*** Extracted text Section Begins ***

As we continue the goal of changing the perception of dementia and how it impacts the people we love, these are a few of the necessary steps to be taken:
1. Taking legal action is a must when a person is diagnosed with a mental illness, such as dementia. Provisions of guardianship, powers of attorney, and advance directives are just some of the ways we can protect a person who is incapable of taking personal action. However, the wishes and goals of the diagnosed person should be the first considerations, when possible. This will be possible if there is an early diagnosis, appropriate care available, and support given to those closely impacted by the diagnosis. IF, these steps are achieved, the one diagnosed will more than likely be able to express their personal feelings and wishes as to how life proceeds.
2. As the gap to erase the stigma of dementia is reaching closure, people with dementia and their families should be encouraged and empowered to speak up about their life with this disease. The sharing of emotions, social experiences and hopes and fears will not only impact the diagnosed person’s self-worth, but it will surely aid in the research and evaluation of how to end this devastating illness.
3. There is a great need to improve the process of diagnosing dementia, enhance the quality of treatment and care and provide quality support for both the diagnosed individual and the caregiver and other family and friends. This multi-disciplinary community approach is vital in ensuring quality of life for ALL impacted by the diagnosis of dementia.

*** Extracted text Section Ends ***
*** Recorded data Section Begins ***

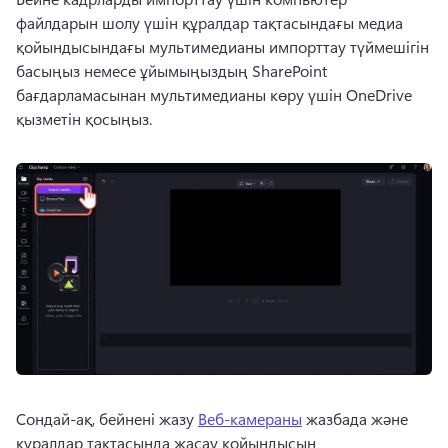
файлдарын шолу үшін құралдар тақтасындағы медиа 
қойындысындағы мультимедианы импорттау түймешігін 
басыңыз немесе ұйымыңыздың SharePoint 
бағдарламасынан мультимедианы көру үшін OneDrive 
қызметін қосыңыз.
Сондай-ақ, бейнені жазу 
Веб-камераны
 жазбада және 
құралдар тақтасында жасау қойындысын 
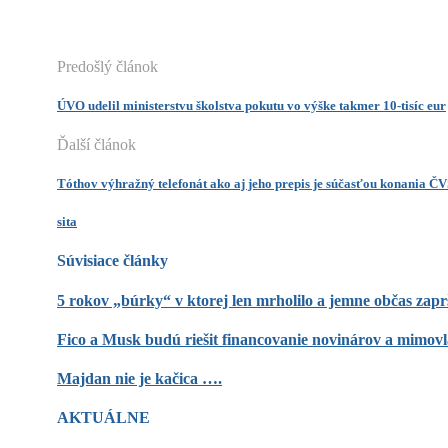
Predošlý článok
ÚVO udelil ministerstvu školstva pokutu vo výške takmer 10-tisíc eur
Ďalší článok
Tóthov výhražný telefonát ako aj jeho prepis je súčasťou konania
sita
Súvisiace články
5 rokov „búrky“ v ktorej len mrholilo a jemne občas zap
Fico a Musk budú riešit financovanie novinárov a mimov
Majdan nie je kačica ….
AKTUÁLNE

*** Recorded data Section Ends ***

* Exercise details
Pick up the text on the steps for changing the perception of dementia and continue it from its last sentence. The rows were drawn from a separate source.

* Task response
In conclusion, as a country and as a community, we must provide high quality services when diagnosing and caring for people with dementia and their caregivers. In order to achieve the delivery of these services, the government (local, state and federal) is charged with the task of changing policy as related to the latest in research and medication and providing information pertinent to improving the quality of life deserved by all who suffer with dementia. Finally, without a doubt or reservation, we must encourage people with dementia and their families to stand up and speak up, to show they are NOT afraid and NOT ashamed. They are human beings with needs and desires, and above all, the right to have a life of respect, good health care and lots of love.